DOCUMENT SEGMENT ::
____________

A Playwright-based Node.js tool that bypasses search engine anti-scraping mechanisms to execute Google searches and extract results. It can be used as a command-line tool or as a Model Context Protocol (MCP) server, providing real-time search capabilities to AI assistants like Claude.

Key Features

  • Local SERP API Alternative: Executes searches locally without relying on paid services.
  • Advanced Anti-Bot Detection Bypass Techniques:
    • Intelligent browser fingerprint management
    • Automatic saving and restoring of browser state
    • Smart mode switching between headless and headed modes
    • Randomization of device and locale settings
  • MCP Server Integration: Allows real-time search capabilities without additional API keys.
  • Completely Open Source: Freely customizable and extensible code.

Technical Features

  • Developed with TypeScript for type safety.
  • Browser automation based on Playwright.
  • Command-line parameter support.
  • JSON format output with search results.
  • Supports both headless and headed modes for debugging.
  • Detailed logging and robust error handling.

Installation

git clone https://github.com/web-agent-master/google-search.git
cd google-search
npm install   # Or use yarn or pnpm
npm run build # Compiles TypeScript code
npm link      # Links package globally for MCP functionality

Windows Environment Notes

Special adaptations ensure proper functionality in Windows environments, including:

  • .cmd files for command-line tools
  • Log file storage in the system temporary directory
  • Cross-platform file path handling

Usage

Command Line Tool

google-search "search keywords"

google-search --limit 5 --timeout 60000 --no-headless "search keywords"

Command Line Options

  • -l, --limit <number>: Result count limit (default: 10)
  • -t, --timeout <number>: Timeout in milliseconds (default: 60000)
  • --no-headless: Show browser interface.
  • -V, --version: Display version number.
  • -h, --help: Display help information.

MCP Server Integration

This project provides MCP server functionality for AI assistants:

pnpm build

Integration with Claude Desktop

  1. Edit the Claude Desktop configuration file to add server configuration.
  2. Restart Claude after modifying the configuration.
{
  "mcpServers": {
    "google-search": {
      "command": "npx",
      "args": ["google-search-mcp"]
    }
  }
}

Project Structure

google-search/
β”œβ”€β”€ package.json          # Project configuration
β”œβ”€β”€ tsconfig.json         # TypeScript configuration
β”œβ”€β”€ src/
β”‚   β”œβ”€β”€ index.ts          # Entry file
β”‚   β”œβ”€β”€ search.ts         # Search functionality implementation
β”‚   β”œβ”€β”€ mcp-server.ts     # MCP server implementation
β”‚   └── types.ts          # Type definitions
β”œβ”€β”€ dist/                 # Compiled JavaScript files
β”œβ”€β”€ bin/                  # Executable files
β”œβ”€β”€ README.md             # Project documentation
└── .gitignore            # Git ignore file

Technology Stack

  • TypeScript: Development language.

____________

RECORDED INFORMATION ::
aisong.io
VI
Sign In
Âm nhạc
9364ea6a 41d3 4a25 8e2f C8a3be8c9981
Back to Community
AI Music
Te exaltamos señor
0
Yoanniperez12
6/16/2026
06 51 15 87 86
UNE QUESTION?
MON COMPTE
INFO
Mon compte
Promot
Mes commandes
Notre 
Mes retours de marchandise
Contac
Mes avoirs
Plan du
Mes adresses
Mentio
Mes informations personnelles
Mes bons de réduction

____________

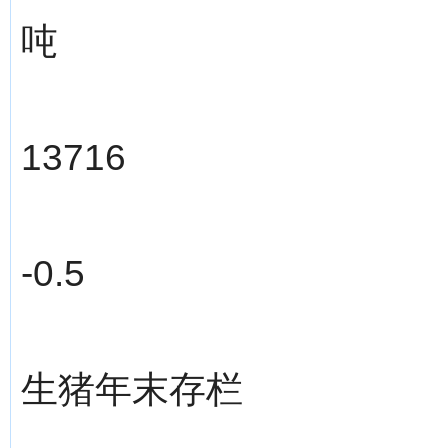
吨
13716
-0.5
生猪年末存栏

____________

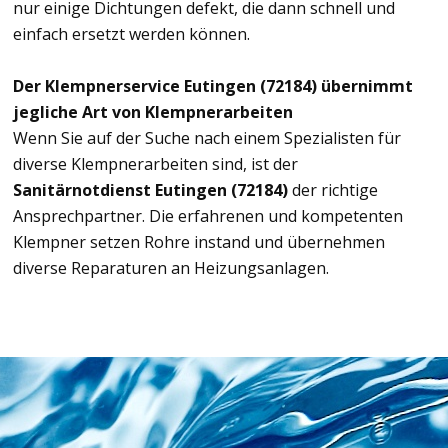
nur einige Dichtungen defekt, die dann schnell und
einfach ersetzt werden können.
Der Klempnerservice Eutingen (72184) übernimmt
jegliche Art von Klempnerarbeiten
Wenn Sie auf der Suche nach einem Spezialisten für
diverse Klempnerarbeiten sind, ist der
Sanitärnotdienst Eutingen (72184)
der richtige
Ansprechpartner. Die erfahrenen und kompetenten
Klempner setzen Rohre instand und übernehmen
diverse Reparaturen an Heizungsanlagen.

____________

ASSIGNMENT A :: Echo the part of the Google search tool description that begins at the words "Technical Features" and stops after "modes for debugging.".
ASSIGNMENT B :: In the Google search tool description, what does the --no-headless option do?

RESPONSE BOX A ::
Technical Features

  • Developed with TypeScript for type safety.
  • Browser automation based on Playwright.
  • Command-line parameter support.
  • JSON format output with search results.
  • Supports both headless and headed modes for debugging.

RESPONSE BOX B :: It shows the browser interface.